Task goal
Please copy every line of the records below that holds the word "модерн".

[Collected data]
━━━━━━━━━━
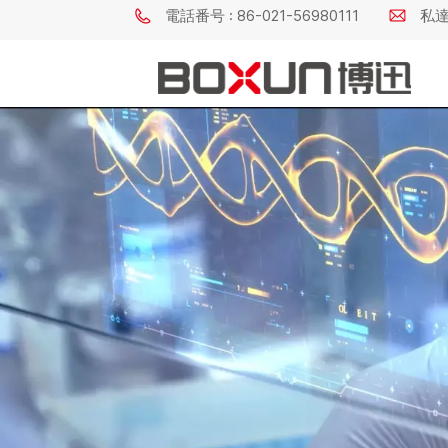
電話番号 : 86-021-56980111
私達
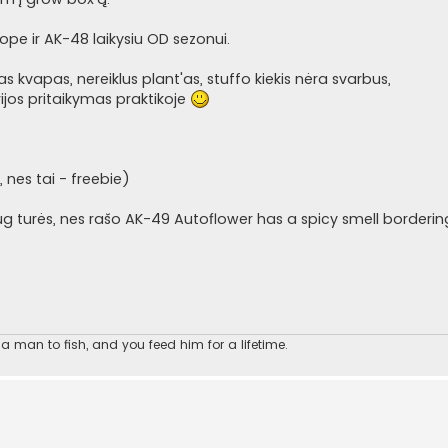
ope ir AK-48 laikysiu OD sezonui.
 kvapas, nereiklus plant'as, stuffo kiekis nėra svarbus,
rijos pritaikymas praktikoje
nes tai - freebie)
 turės, nes rašo AK-49 Autoflower has a spicy smell borderin
 man to fish, and you feed him for a lifetime.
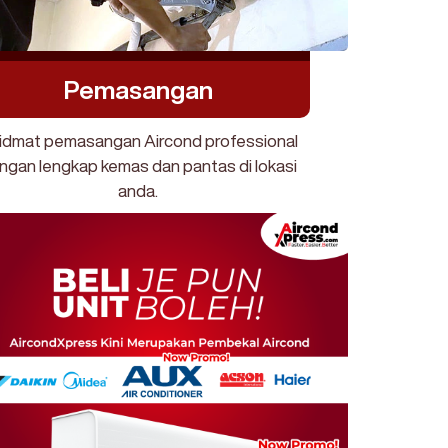
Pemasangan
idmat pemasangan Aircond professional
ngan lengkap kemas dan pantas di lokasi
anda.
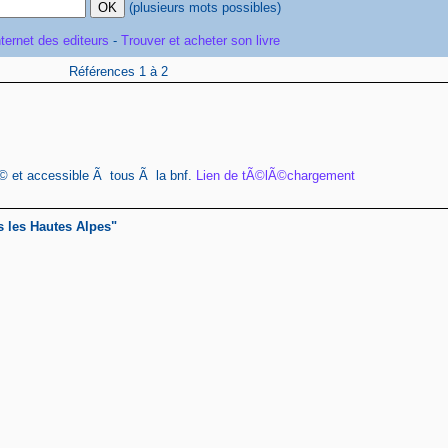
(plusieurs mots possibles)
nternet des editeurs
-
Trouver et acheter son livre
Références 1 à 2
© et accessible Ã tous Ã la bnf.
Lien de tÃ©lÃ©chargement
s les Hautes Alpes"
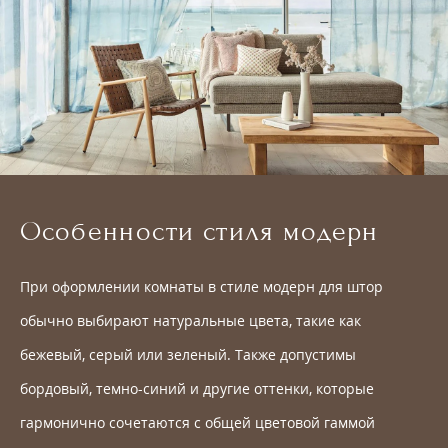
Особенности стиля модерн
При оформлении комнаты в стиле модерн для штор
обычно выбирают натуральные цвета, такие как
бежевый, серый или зеленый. Также допустимы
бордовый, темно-синий и другие оттенки, которые
гармонично сочетаются с общей цветовой гаммой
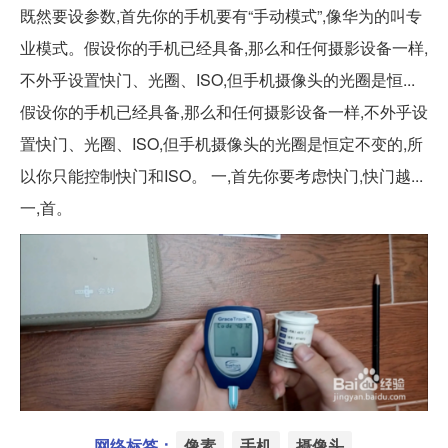
既然要设参数,首先你的手机要有“手动模式”,像华为的叫专
业模式。假设你的手机已经具备,那么和任何摄影设备一样,
不外乎设置快门、光圈、ISO,但手机摄像头的光圈是恒...
假设你的手机已经具备,那么和任何摄影设备一样,不外乎设
置快门、光圈、ISO,但手机摄像头的光圈是恒定不变的,所
以你只能控制快门和ISO。 一,首先你要考虑快门,快门越...
一,首。
网络标签：
像素
手机
摄像头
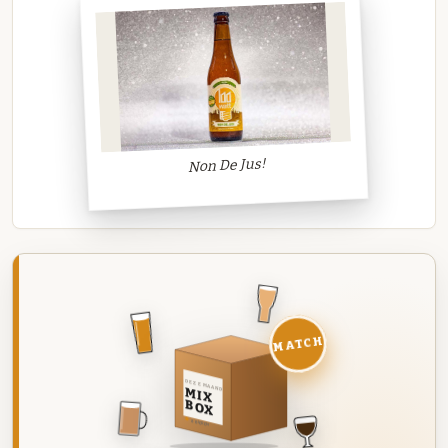
Non De Jus!
MATCH
DEZE MAAND
MIX
BOX
8 BIEREN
━━━━━━━━━━
Solution for this task
Особенности стиля модерн
При оформлении комнаты в стиле модерн для штор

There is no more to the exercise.